The JNU row has escalated an ideological confrontation between the Narendra Modi government that critics say is pushing a Hindu nationalist agenda and left-leaning organisations.

CPI (M) leader Prakash Karat questioned the Centre’s definition of nationalism and said he would prefer to wear the “anti-national” badge with honour.

“It has become a much wider issue for the society because this is not a clash of ideas between different groups of students,” he told the media while visiting the JNU campus amid a swirling students’ protest. “It is the government and the establishment directly intervening to set the agenda to change the framework of our education system and values.”

Bihar chief minister Nitish Kumar, who political observers say may emerge as a national alternative to Modi ahead of the 2019 general elections, likened the government action against JNU students to the Emergency.

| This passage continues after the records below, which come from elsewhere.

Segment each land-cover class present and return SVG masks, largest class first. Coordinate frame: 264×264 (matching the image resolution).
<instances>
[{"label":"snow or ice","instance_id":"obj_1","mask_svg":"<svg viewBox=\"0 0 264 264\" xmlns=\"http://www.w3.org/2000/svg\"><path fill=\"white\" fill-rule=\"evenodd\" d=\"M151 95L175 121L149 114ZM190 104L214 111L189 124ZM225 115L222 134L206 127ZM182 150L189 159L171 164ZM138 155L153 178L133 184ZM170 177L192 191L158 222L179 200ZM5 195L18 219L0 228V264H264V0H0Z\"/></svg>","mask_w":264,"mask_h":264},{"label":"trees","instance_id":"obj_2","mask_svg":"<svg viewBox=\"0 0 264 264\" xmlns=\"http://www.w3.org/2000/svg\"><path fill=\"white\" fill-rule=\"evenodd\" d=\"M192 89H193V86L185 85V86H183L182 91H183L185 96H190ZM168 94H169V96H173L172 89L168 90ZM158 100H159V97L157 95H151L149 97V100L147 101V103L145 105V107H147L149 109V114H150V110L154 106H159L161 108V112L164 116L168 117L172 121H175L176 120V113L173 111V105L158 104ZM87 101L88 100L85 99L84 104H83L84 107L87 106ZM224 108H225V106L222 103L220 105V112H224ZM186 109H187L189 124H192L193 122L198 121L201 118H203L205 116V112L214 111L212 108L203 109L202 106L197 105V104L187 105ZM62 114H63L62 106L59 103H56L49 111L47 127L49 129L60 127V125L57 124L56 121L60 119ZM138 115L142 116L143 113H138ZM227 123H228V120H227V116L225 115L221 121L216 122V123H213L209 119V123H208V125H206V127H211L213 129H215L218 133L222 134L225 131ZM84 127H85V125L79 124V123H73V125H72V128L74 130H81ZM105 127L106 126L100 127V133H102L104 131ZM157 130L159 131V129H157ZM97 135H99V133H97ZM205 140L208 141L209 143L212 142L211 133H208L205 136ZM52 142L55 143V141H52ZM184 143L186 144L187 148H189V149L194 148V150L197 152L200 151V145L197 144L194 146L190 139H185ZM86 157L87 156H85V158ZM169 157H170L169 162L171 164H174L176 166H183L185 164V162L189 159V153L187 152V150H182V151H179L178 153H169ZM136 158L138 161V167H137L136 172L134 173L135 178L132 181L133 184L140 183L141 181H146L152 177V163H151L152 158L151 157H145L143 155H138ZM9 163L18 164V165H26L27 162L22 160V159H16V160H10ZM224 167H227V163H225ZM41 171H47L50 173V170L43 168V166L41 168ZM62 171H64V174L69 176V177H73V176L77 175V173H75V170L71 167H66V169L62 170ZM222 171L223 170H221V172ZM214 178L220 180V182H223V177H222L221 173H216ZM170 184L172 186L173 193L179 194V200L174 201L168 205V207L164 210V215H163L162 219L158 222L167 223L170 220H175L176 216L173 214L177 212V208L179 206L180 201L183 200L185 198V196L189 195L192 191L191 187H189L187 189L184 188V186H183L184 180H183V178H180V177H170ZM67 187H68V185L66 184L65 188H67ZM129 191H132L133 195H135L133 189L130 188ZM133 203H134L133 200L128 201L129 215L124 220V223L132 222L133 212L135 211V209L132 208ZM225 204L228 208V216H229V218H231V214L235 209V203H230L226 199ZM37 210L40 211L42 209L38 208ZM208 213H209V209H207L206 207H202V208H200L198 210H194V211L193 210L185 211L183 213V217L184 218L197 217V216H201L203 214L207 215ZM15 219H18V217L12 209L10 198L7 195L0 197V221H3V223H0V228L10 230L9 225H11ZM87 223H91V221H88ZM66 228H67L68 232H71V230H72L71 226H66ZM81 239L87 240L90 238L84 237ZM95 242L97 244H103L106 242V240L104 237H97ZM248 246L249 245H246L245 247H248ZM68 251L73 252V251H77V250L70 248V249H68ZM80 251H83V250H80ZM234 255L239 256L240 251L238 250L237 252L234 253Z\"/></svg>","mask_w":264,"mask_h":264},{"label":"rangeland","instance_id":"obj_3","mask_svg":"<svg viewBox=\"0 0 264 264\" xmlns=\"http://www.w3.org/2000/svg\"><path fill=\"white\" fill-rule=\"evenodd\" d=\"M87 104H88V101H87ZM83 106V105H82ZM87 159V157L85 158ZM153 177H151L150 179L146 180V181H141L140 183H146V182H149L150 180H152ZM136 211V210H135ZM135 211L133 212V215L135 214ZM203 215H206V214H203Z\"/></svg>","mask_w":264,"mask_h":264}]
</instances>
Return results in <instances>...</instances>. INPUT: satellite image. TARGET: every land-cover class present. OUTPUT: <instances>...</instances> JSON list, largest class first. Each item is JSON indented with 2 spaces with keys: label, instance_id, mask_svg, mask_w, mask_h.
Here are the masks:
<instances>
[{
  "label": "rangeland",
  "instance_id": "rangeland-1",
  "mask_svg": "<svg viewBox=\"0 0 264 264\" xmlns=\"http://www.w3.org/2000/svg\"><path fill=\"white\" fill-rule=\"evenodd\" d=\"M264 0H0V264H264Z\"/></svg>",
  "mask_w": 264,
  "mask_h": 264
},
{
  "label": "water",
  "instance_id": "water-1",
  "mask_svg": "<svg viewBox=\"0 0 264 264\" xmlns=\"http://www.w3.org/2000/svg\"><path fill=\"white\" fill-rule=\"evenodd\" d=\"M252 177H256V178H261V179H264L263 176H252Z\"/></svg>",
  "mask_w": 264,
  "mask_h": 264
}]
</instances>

“It’s too much of a design to impose ideology of the ABVP, which is the student wing of the RSS in educational institutions,” he told reporters in Patna. “The saffron party should explain if BJP leaders attending a ceremony on Nathuram Godse, the killer of Mahatma Gandhi, is an example of nationalism?”

His Delhi counterpart, Arvind Kejriwal, criticised the BJP on NDTV for having “double standards” with the Centre ordering action against the students while the party is trying to revive an alliance in J&K with the PDP “which calls Afzal Guru a martyr”.